Keteladanan hidup dari seoang pelayan Tuhan lebih mudah diterima dan tertanam dengan kuat dari pada sekedar untaian kata-kata, sehingga kualitas pribadi Hamba Tuhan merupakan komponen yang sangat penting dalam sebuah pelayanan gerejawi.  Sikap, paradigma, dan prilaku  menjadi unsur yang mempengaruhi dalam profesionalisme pelayanan seorang Hamba Tuhan karena hal ini akan turut menentukan arah pelayanan gereja karena menjadi pelayan tidak cukup dengan pengetahuan saja, melainkan harus memiliki pola hidup yang baik dan dewasa. Seseorang dikatakan sebagai Hamba Tuhan tidak cukup dengan hanya tahu sesuatu materi yang hendak diajarkan tetapi pertama kali ia harus merupakan seseorang yang memang memiliki kepribadian seorang Hamba dengan segala cirri dan tingkat kedewasaannya.       

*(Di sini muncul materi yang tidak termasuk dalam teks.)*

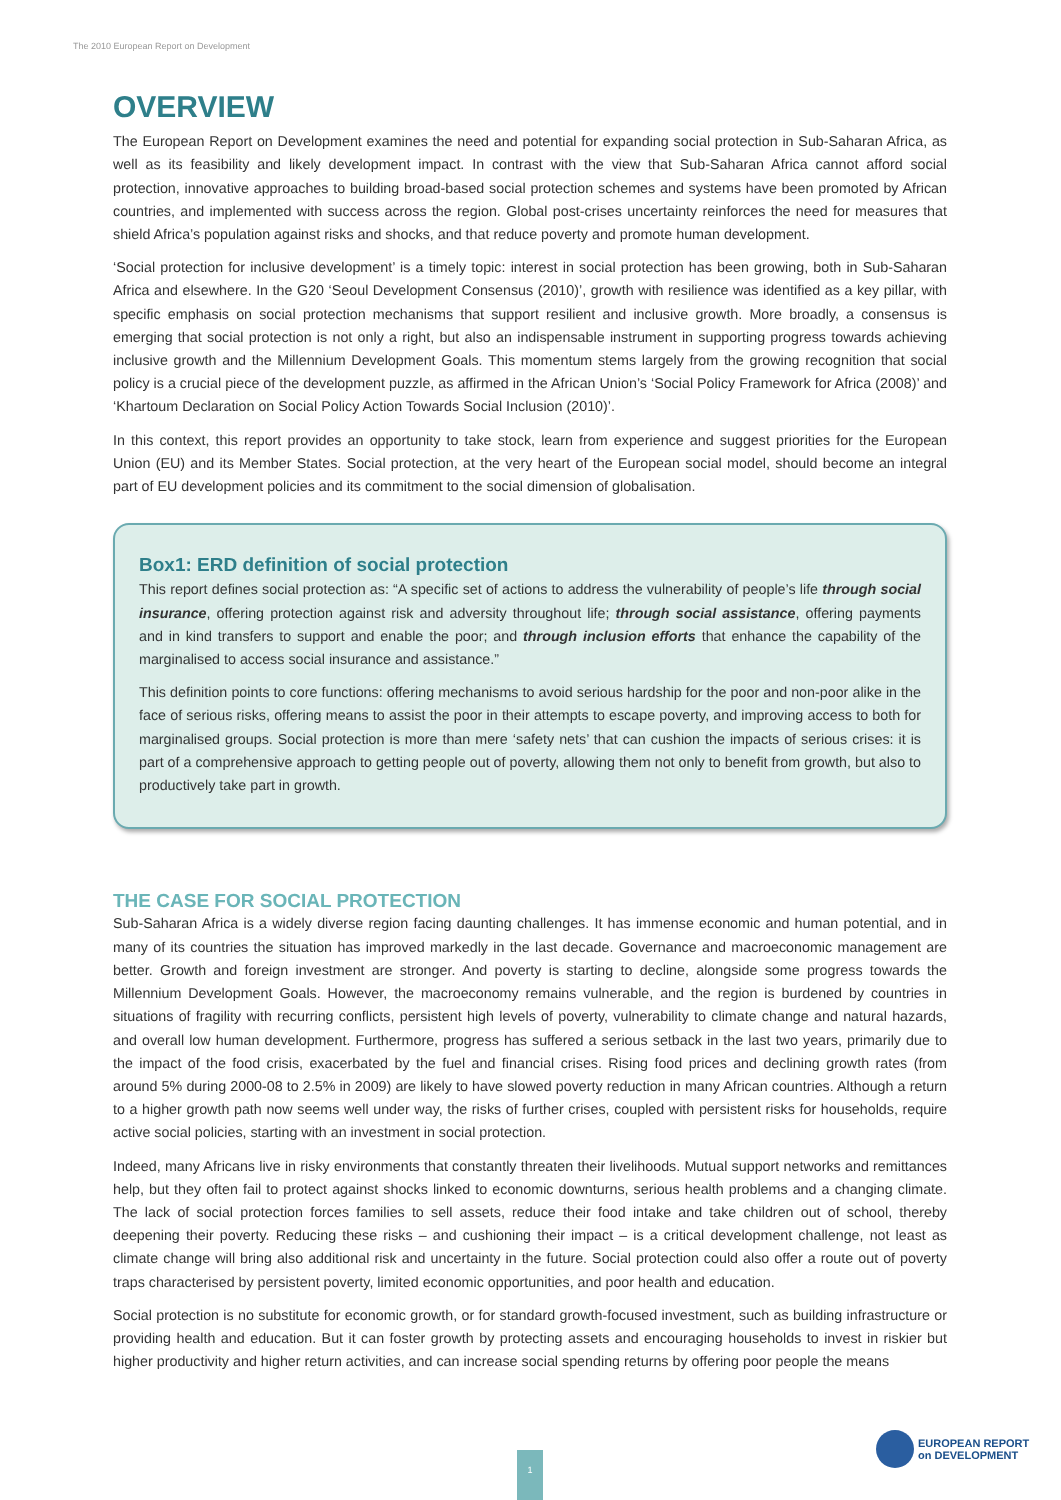The 2010 European Report on Development
OVERVIEW
The European Report on Development examines the need and potential for expanding social protection in Sub-Saharan Africa, as well as its feasibility and likely development impact. In contrast with the view that Sub-Saharan Africa cannot afford social protection, innovative approaches to building broad-based social protection schemes and systems have been promoted by African countries, and implemented with success across the region. Global post-crises uncertainty reinforces the need for measures that shield Africa’s population against risks and shocks, and that reduce poverty and promote human development.
‘Social protection for inclusive development’ is a timely topic: interest in social protection has been growing, both in Sub-Saharan Africa and elsewhere. In the G20 ‘Seoul Development Consensus (2010)’, growth with resilience was identified as a key pillar, with specific emphasis on social protection mechanisms that support resilient and inclusive growth. More broadly, a consensus is emerging that social protection is not only a right, but also an indispensable instrument in supporting progress towards achieving inclusive growth and the Millennium Development Goals. This momentum stems largely from the growing recognition that social policy is a crucial piece of the development puzzle, as affirmed in the African Union’s ‘Social Policy Framework for Africa (2008)’ and ‘Khartoum Declaration on Social Policy Action Towards Social Inclusion (2010)’.
In this context, this report provides an opportunity to take stock, learn from experience and suggest priorities for the European Union (EU) and its Member States. Social protection, at the very heart of the European social model, should become an integral part of EU development policies and its commitment to the social dimension of globalisation.
Box1: ERD definition of social protection
This report defines social protection as: “A specific set of actions to address the vulnerability of people’s life through social insurance, offering protection against risk and adversity throughout life; through social assistance, offering payments and in kind transfers to support and enable the poor; and through inclusion efforts that enhance the capability of the marginalised to access social insurance and assistance.”
This definition points to core functions: offering mechanisms to avoid serious hardship for the poor and non-poor alike in the face of serious risks, offering means to assist the poor in their attempts to escape poverty, and improving access to both for marginalised groups. Social protection is more than mere ‘safety nets’ that can cushion the impacts of serious crises: it is part of a comprehensive approach to getting people out of poverty, allowing them not only to benefit from growth, but also to productively take part in growth.
THE CASE FOR SOCIAL PROTECTION
Sub-Saharan Africa is a widely diverse region facing daunting challenges. It has immense economic and human potential, and in many of its countries the situation has improved markedly in the last decade. Governance and macroeconomic management are better. Growth and foreign investment are stronger. And poverty is starting to decline, alongside some progress towards the Millennium Development Goals. However, the macroeconomy remains vulnerable, and the region is burdened by countries in situations of fragility with recurring conflicts, persistent high levels of poverty, vulnerability to climate change and natural hazards, and overall low human development. Furthermore, progress has suffered a serious setback in the last two years, primarily due to the impact of the food crisis, exacerbated by the fuel and financial crises. Rising food prices and declining growth rates (from around 5% during 2000-08 to 2.5% in 2009) are likely to have slowed poverty reduction in many African countries. Although a return to a higher growth path now seems well under way, the risks of further crises, coupled with persistent risks for households, require active social policies, starting with an investment in social protection.
Indeed, many Africans live in risky environments that constantly threaten their livelihoods. Mutual support networks and remittances help, but they often fail to protect against shocks linked to economic downturns, serious health problems and a changing climate. The lack of social protection forces families to sell assets, reduce their food intake and take children out of school, thereby deepening their poverty. Reducing these risks – and cushioning their impact – is a critical development challenge, not least as climate change will bring also additional risk and uncertainty in the future. Social protection could also offer a route out of poverty traps characterised by persistent poverty, limited economic opportunities, and poor health and education.
Social protection is no substitute for economic growth, or for standard growth-focused investment, such as building infrastructure or providing health and education. But it can foster growth by protecting assets and encouraging households to invest in riskier but higher productivity and higher return activities, and can increase social spending returns by offering poor people the means
1
EUROPEAN REPORT
on DEVELOPMENT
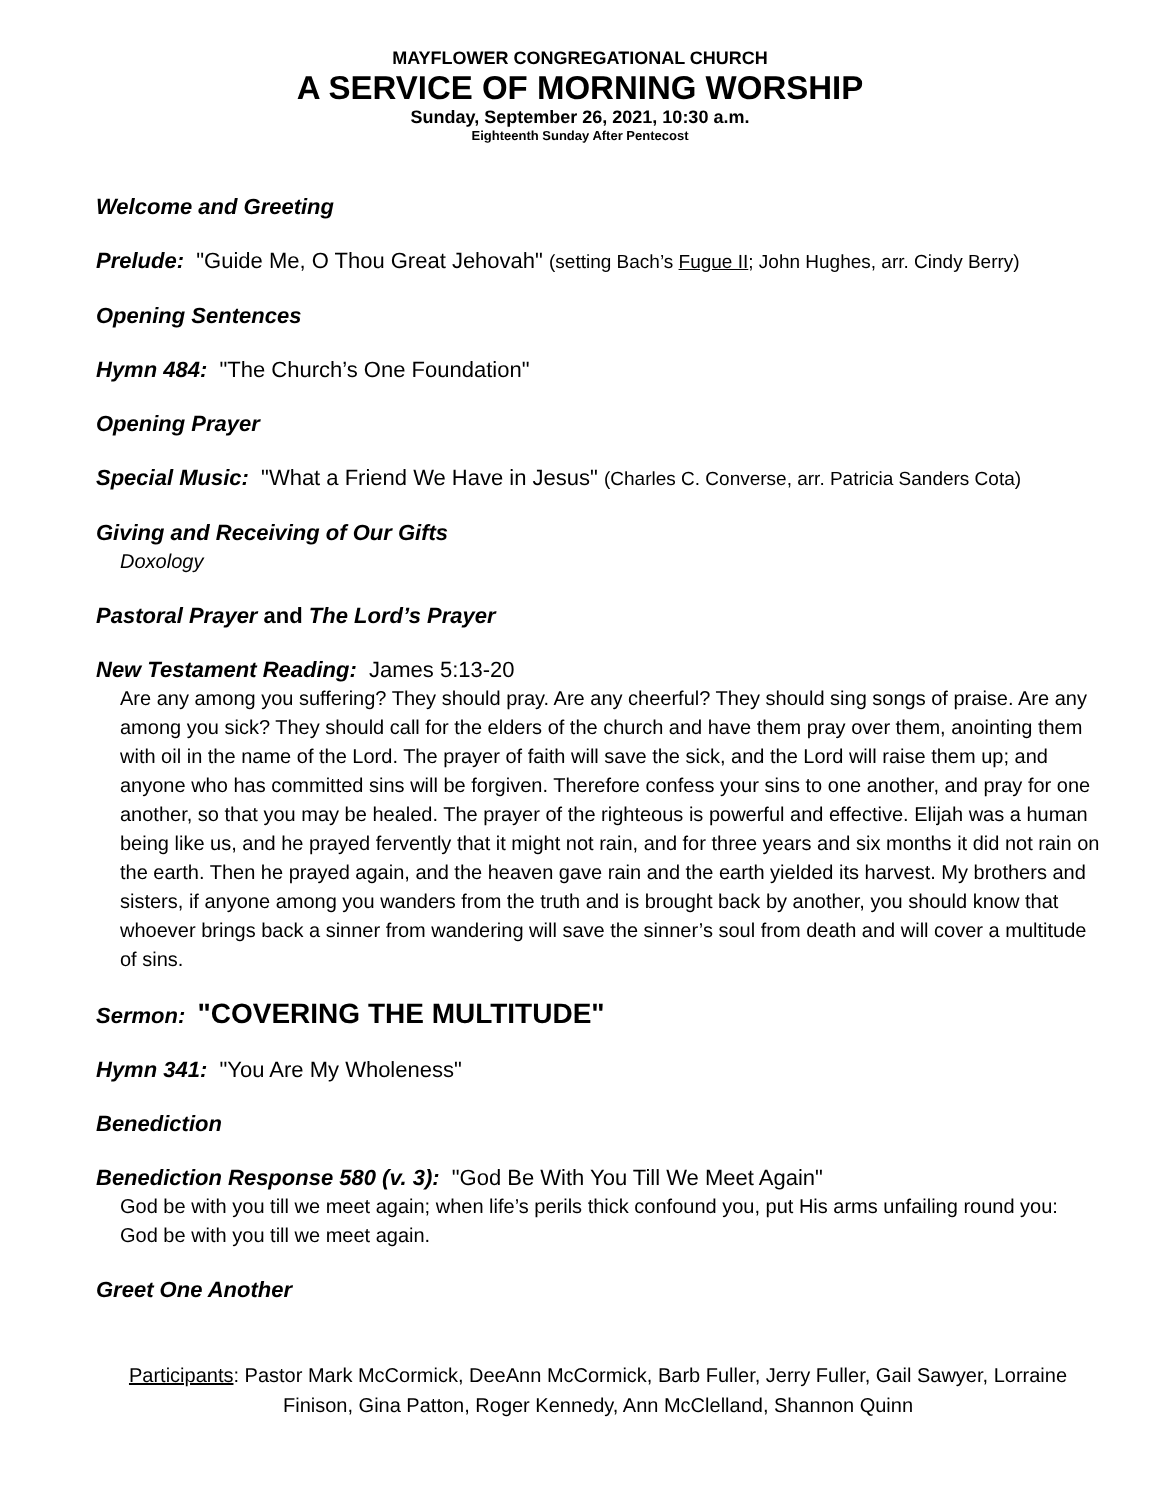MAYFLOWER CONGREGATIONAL CHURCH
A SERVICE OF MORNING WORSHIP
Sunday, September 26, 2021, 10:30 a.m.
Eighteenth Sunday After Pentecost
Welcome and Greeting
Prelude: "Guide Me, O Thou Great Jehovah" (setting Bach’s Fugue II; John Hughes, arr. Cindy Berry)
Opening Sentences
Hymn 484: "The Church’s One Foundation"
Opening Prayer
Special Music: "What a Friend We Have in Jesus" (Charles C. Converse, arr. Patricia Sanders Cota)
Giving and Receiving of Our Gifts
Doxology
Pastoral Prayer and The Lord’s Prayer
New Testament Reading: James 5:13-20
Are any among you suffering? They should pray. Are any cheerful? They should sing songs of praise. Are any among you sick? They should call for the elders of the church and have them pray over them, anointing them with oil in the name of the Lord. The prayer of faith will save the sick, and the Lord will raise them up; and anyone who has committed sins will be forgiven. Therefore confess your sins to one another, and pray for one another, so that you may be healed. The prayer of the righteous is powerful and effective. Elijah was a human being like us, and he prayed fervently that it might not rain, and for three years and six months it did not rain on the earth. Then he prayed again, and the heaven gave rain and the earth yielded its harvest. My brothers and sisters, if anyone among you wanders from the truth and is brought back by another, you should know that whoever brings back a sinner from wandering will save the sinner’s soul from death and will cover a multitude of sins.
Sermon: "COVERING THE MULTITUDE"
Hymn 341: "You Are My Wholeness"
Benediction
Benediction Response 580 (v. 3): "God Be With You Till We Meet Again"
God be with you till we meet again; when life’s perils thick confound you, put His arms unfailing round you: God be with you till we meet again.
Greet One Another
Participants: Pastor Mark McCormick, DeeAnn McCormick, Barb Fuller, Jerry Fuller, Gail Sawyer, Lorraine
Finison, Gina Patton, Roger Kennedy, Ann McClelland, Shannon Quinn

Pelayanan yang efektif perlu diimbangi dengan contoh-contoh perilaku dan spiritualitas yang baik. Sebuah pengajaran dan pemahaman terhadap nilai-nilai yang terkandung pada berbagai disiplin ilmu pengetahuan jika dibarengi dengan keteladanan hidup dari seorang pelayan lebih signifikan dalam mengembang tumbuhkan sikap mental pada diri jemaat.

            Selain kepribadian seorang pelayan merupakan bagian yang turut mempengaruhi prilaku jemaat, kepribadian Hamba Tuhan yang menarik sangat mempengaruhi suasana atau atmosfir pelayanannya “ …teacher may shy away from the idea that the effectiveness of what he teachers depens on the kind of person he is, nevertheless it is true, a happy, adequate, sincere personality will make the christian message attractive to his pupils[50], bagi Karen kepribadian guru atau pelayan Tuhan yang menarik sangat mempengaruhi dalam proses transformasi informasi dari seorang guru terhadap murid, bahkan mungkin tingkat kepentinganya melebihi dari seberapa banyak pengetahuan kita “Though a happy, attractive personality is more important than being a storehouse of information, yet the amount of knowledge we posses is important[51]. Berupaya menjadi pribadi yang menarik (bukan dalam arti bersandiwara) menjadi penyeimbang dalam upaya seorang pelayan Tuhan dalam mempersiapkan segala informasi atau materi yang hendak diajarkan kepada jemaat sehingga tercipta proses pembelajaran yang efektif.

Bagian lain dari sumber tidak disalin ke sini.